Data at baseline and outcomes is collected from medical records, questionnaires, and national
registers:
At baseline from medical records (risk factors, comorbidities, laboratory data, and clinical
findings). Psychometric rating scales are administered weekly and on deterioration. General
health status, QoL questionnaires (EQ5D), assessments of comfort with the technology,
satisfaction with the healthcare provider and method, validated protocols for evaluation of
self-efficacy (Swedish version of the general self-efficacy scale), and trust in the
healthcare system (Sense of security in care) will be completed according to schedule. The
questionnaires are distributed via the software solution or by 1177, and SwedeHF is updated
with yearly clinical data. Final data will be collected after 2 years. Health care contacts
will be measured by national registers: Inpatient Register, Outpatient Register, SwedeHF, and
the Cause of Death Register. Clinical data is registered in a web-based case record form
(eCRF) via REDCap, a secure web-based database management application, compiling variables
corresponding to SwedeHF data, which includes variables not automatically identified from
medical records such as: type of HF, date of first diagnosis, LVEF and NYHA at inclusion,
etiology, medications, dosages at start of intervention and OMT, graded symptoms of
tiredness, dyspnea och swelling and estimated overall QoL (1-100%). Economic data will be
collected from administrative systems and managerial information from interviews with staff
and management using predefined forms.
Outcomes until 2 years include: mortality, healthcare needs (re-hospitalizations, days
hospitalized, out-patient visits), PREMs, time to and dosages at OMT. Health economic
outcomes are costs (direct, indirect), efficiency (technical and allocative) and description
of management systems.

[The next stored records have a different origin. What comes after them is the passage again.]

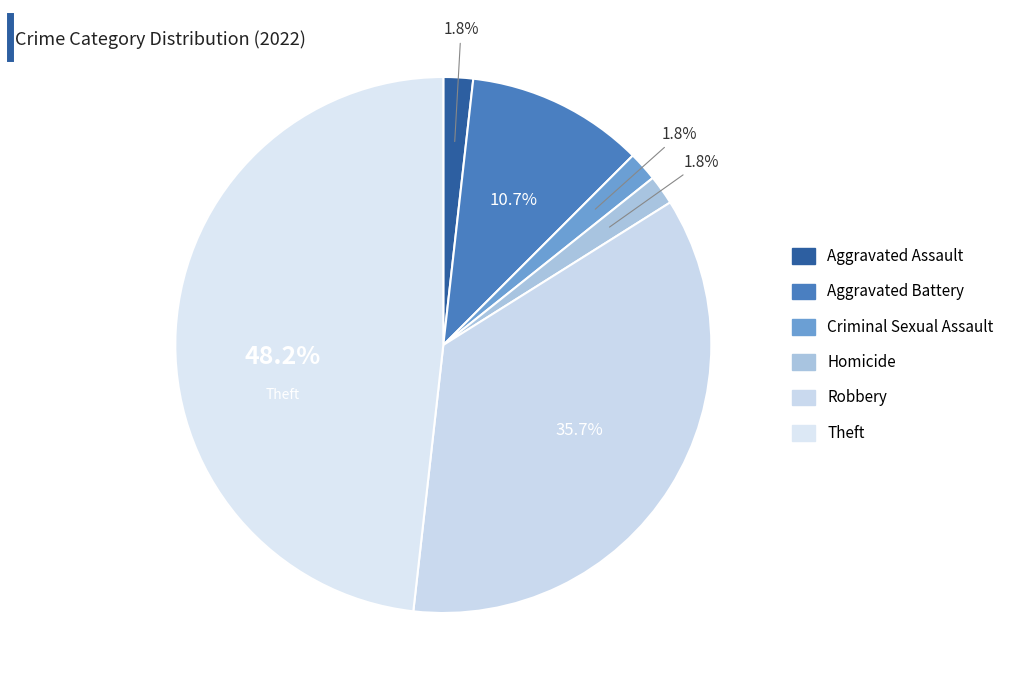

What percentage is the Aggravated Assault slice, to the nearest percent?

2%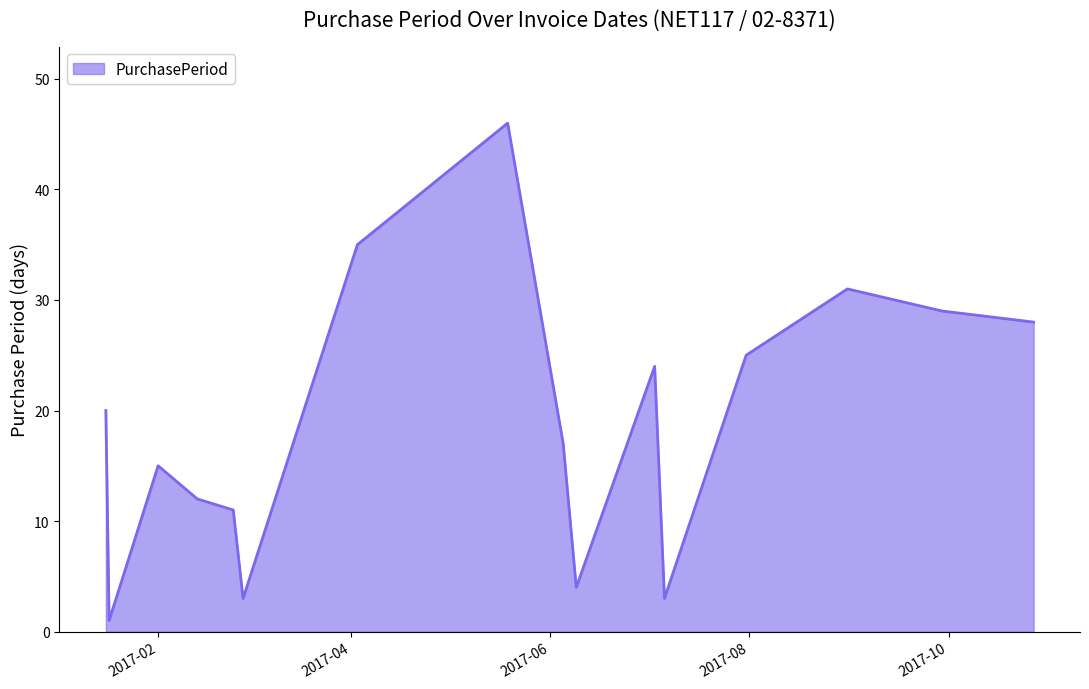

Reading right to left, list all the values displayed in this chart.

28	29	31	25	3	24	4	17	46	35	3	11	12	15	1	20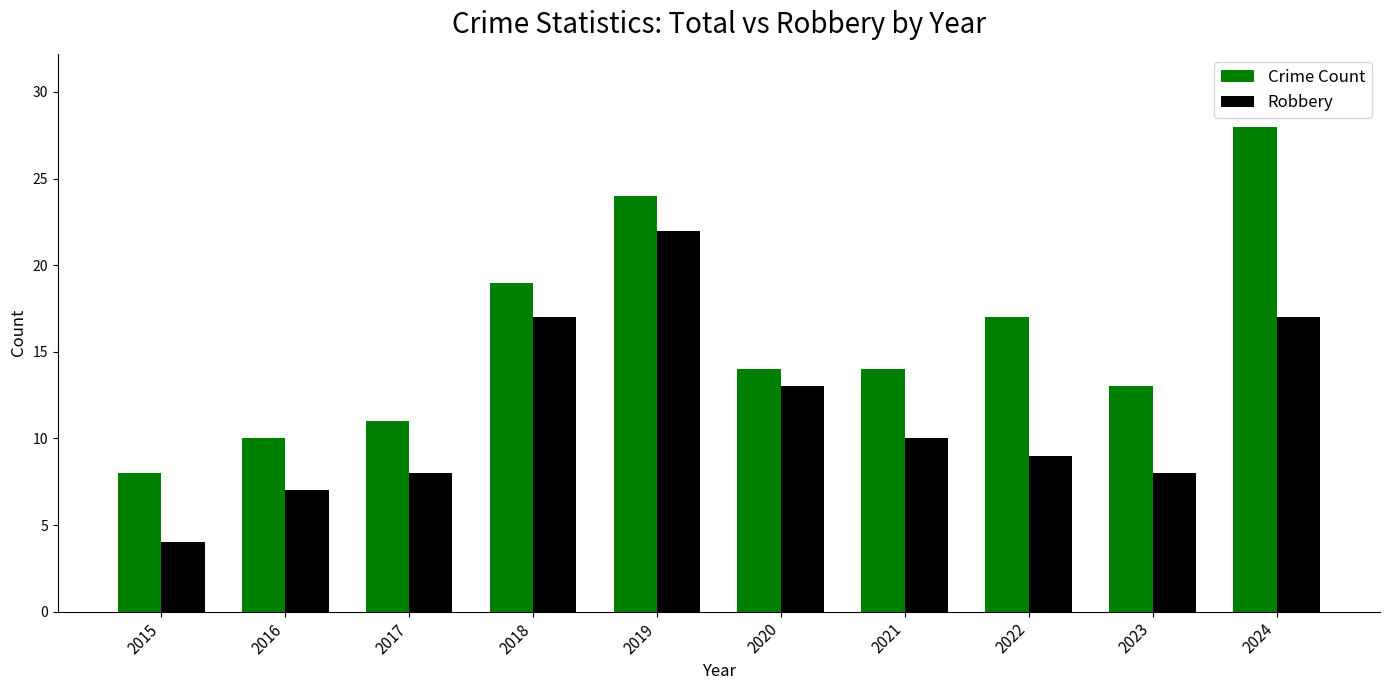

At which category is the sum across all series the highest?

2019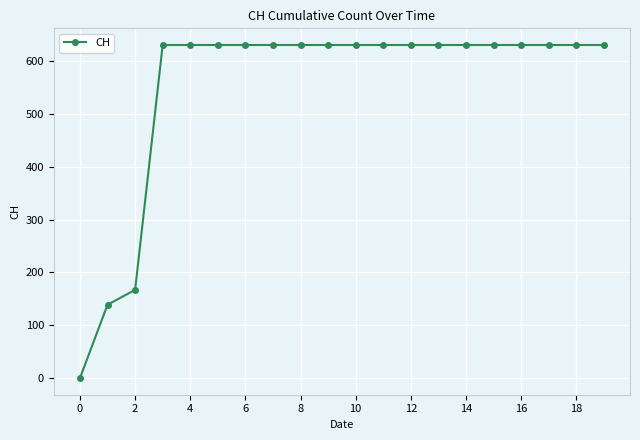

How many data points does each series have?

20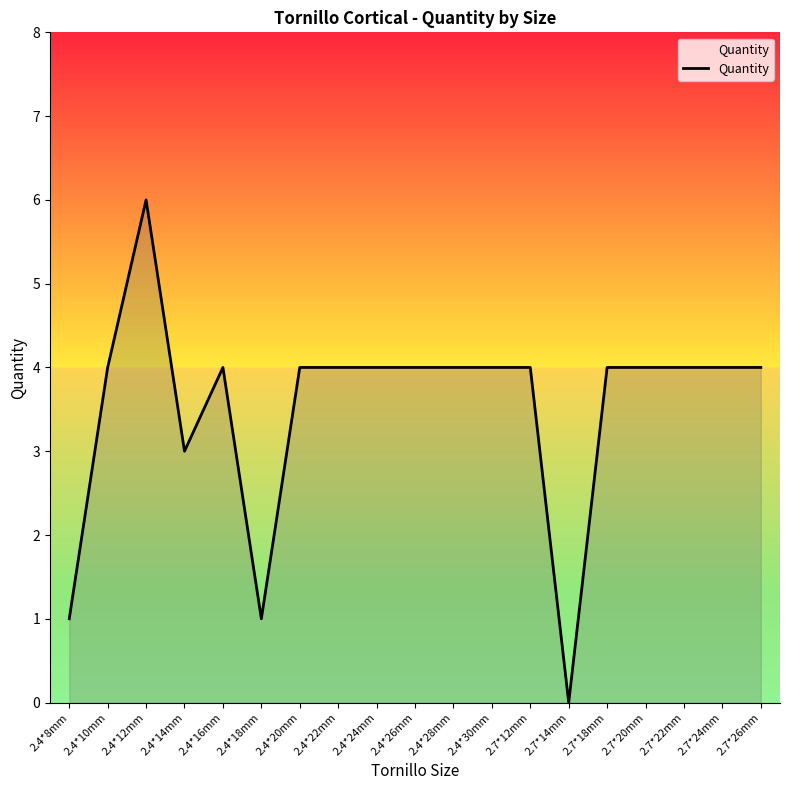

At which category does the data reach its first local valley?

2.4*14mm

Outcome measures as previously outlined will be combined with EHR data
including structured and unstructured clinical information and metadata tracing the
trajectory of HF over time.
Analyses: Data will be analyzed using traditional regression models and machine learning
techniques aiming to identify predictive factors for i) death, ii) rehospitalization for HF
or other cardiovascular disease.
Clinical data from the intervention population will be matched (5:1) for age, sex, LVEF and
duration of HF, to a pseudonymized population identified from SwedeHF. Data will be
summarized and presented using traditional statistical methods, linear and logistic
regression, and survival analysis. Analysis models for the main research questions will be
adjusted for possible confounders.
For the telemedicine study, based on a calculation with 80% power, significance level 0.05,
and an intervention effect of 20% (death and unplanned hospitalization) over 2 years of
follow-up, a sample size of 300 is required. The effect measure is the composite "time to
hospitalization due to heart failure or death." The expected frequency of events is based on
outcomes in a heart failure database from 1987-2010 of 361,000 patients.